Some days it just hits you: whoa, I’m graduating in less than three months.

It’s a weird feeling I don’t think I’ve quite accepted yet, knowing that the largest part of my life for the past 13 years will be over in just 11 weeks. As excited as I am, realizing I’ll be leaving the people I’ve spent a majority of my days for most of my life with leaves me with an almost melancholy feeling. And again, as excited as I am, let me just say one thing: if someone asks me what I’m going to major in one more time, I’m going to pack up everything I own and drive somewhere and become a recluse for the rest of my life.

As scary as it is to think about the fact I’ll be leaving home in a few months and living on my own, nothing scares me more than the fact that I have to decide what I want to do for the rest of my life when I’m not even 18 years old. My entire future has relied on the past few years: every grade I got in every useless math class, my ACT score, my attendance, even on days where I don’t even do anything- it all decides what my future will be like. It decided where I went to school, it decides how much debt I’ll be in after I graduate college, and how successful I’ll be with my major.
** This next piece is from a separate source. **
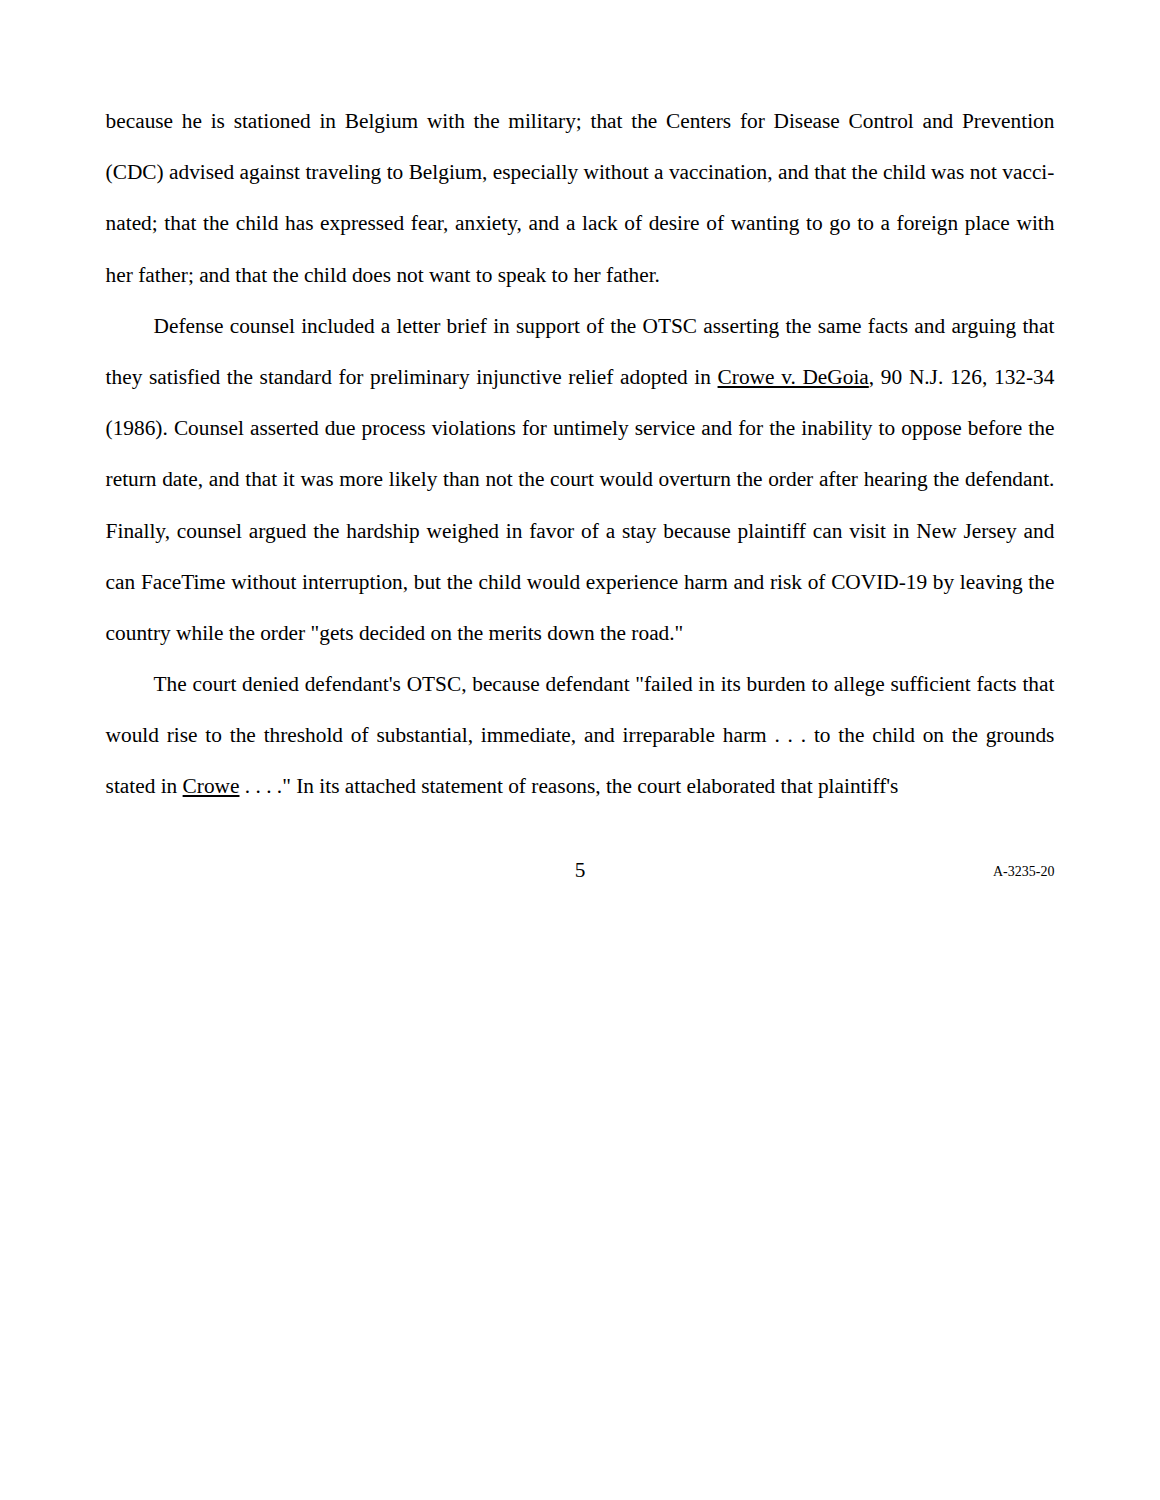because he is stationed in Belgium with the military; that the Centers for Disease Control and Prevention (CDC) advised against traveling to Belgium, especially without a vaccination, and that the child was not vaccinated; that the child has expressed fear, anxiety, and a lack of desire of wanting to go to a foreign place with her father; and that the child does not want to speak to her father.
Defense counsel included a letter brief in support of the OTSC asserting the same facts and arguing that they satisfied the standard for preliminary injunctive relief adopted in Crowe v. DeGoia, 90 N.J. 126, 132-34 (1986). Counsel asserted due process violations for untimely service and for the inability to oppose before the return date, and that it was more likely than not the court would overturn the order after hearing the defendant. Finally, counsel argued the hardship weighed in favor of a stay because plaintiff can visit in New Jersey and can FaceTime without interruption, but the child would experience harm and risk of COVID-19 by leaving the country while the order "gets decided on the merits down the road."
The court denied defendant's OTSC, because defendant "failed in its burden to allege sufficient facts that would rise to the threshold of substantial, immediate, and irreparable harm . . . to the child on the grounds stated in Crowe . . . ." In its attached statement of reasons, the court elaborated that plaintiff's
5
A-3235-20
It scares me to death that every choice I’ve made as a teenager will impact me as an adult. Let’s face it: teenagers are stupid. Myself and all my peers have all made our mistakes, and probably have regrets when it comes to school.  None of us quite understand that we make as reckless, uninformed, lazy kids will have an impact on our future. However, I don’t think we’re the ones that can be blamed for it.

Because how can I be expected to make decisions that decide my entire future when I still have to raise my hand to ask to go to the bathroom?
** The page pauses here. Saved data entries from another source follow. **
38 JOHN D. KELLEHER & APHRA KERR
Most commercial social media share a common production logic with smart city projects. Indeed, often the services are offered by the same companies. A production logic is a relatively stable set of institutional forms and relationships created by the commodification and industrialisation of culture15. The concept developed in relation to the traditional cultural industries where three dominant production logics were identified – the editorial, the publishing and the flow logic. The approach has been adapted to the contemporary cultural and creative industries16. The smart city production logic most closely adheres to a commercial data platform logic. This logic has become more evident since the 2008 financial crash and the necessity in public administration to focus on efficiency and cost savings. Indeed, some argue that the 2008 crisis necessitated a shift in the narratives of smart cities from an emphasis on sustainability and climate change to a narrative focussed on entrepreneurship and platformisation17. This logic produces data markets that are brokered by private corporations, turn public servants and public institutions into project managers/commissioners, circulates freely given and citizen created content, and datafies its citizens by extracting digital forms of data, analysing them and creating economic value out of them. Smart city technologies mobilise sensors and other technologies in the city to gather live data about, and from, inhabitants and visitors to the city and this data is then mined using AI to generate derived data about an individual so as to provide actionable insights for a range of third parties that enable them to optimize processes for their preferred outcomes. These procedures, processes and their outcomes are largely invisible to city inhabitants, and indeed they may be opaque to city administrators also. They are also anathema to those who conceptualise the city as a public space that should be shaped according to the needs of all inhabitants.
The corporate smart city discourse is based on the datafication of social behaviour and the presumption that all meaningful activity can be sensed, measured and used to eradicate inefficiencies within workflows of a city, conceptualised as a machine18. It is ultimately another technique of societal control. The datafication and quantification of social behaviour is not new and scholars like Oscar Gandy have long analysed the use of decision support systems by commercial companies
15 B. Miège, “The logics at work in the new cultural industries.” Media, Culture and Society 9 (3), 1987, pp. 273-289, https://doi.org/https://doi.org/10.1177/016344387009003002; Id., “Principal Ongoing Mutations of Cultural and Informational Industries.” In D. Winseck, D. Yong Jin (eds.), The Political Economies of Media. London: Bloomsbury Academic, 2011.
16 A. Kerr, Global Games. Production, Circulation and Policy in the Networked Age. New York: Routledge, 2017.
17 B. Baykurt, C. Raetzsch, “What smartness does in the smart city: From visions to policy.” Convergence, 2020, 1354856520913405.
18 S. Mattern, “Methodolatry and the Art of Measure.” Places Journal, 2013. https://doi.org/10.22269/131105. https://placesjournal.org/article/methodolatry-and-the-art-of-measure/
Our school system definitely has its share of problems. But without a doubt in my mind, the number one issue is that we don’t prepare kids for the real world. We teach kids trigonometry, chemistry, and how to write a paper in APA format, but how does that give me sufficient preparation to decide what I want to major in? Where’s the class on how to file taxes, and why aren’t we teaching kids about politics until their senior year? I want to know what a 401k is, how to have a successful job interview, and what exactly it means when my parents talk about utility bills. Why was I forced to take physics, but was never taught comprehensive and realistic sex education, or the real impact of issues like sexism and racism?

As I prepare to enter the next stage of my life, I find myself scared that I won’t know how to live on my own. I’m scared that I’ll be hit in the face hard by life after leaving my sheltered world in Johnson County. However, as scared as I am, mostly I’m just bitter that I wasted so much time being forced to take classes that will be in no way applicable to my future. Pre-calc, I’m looking at you.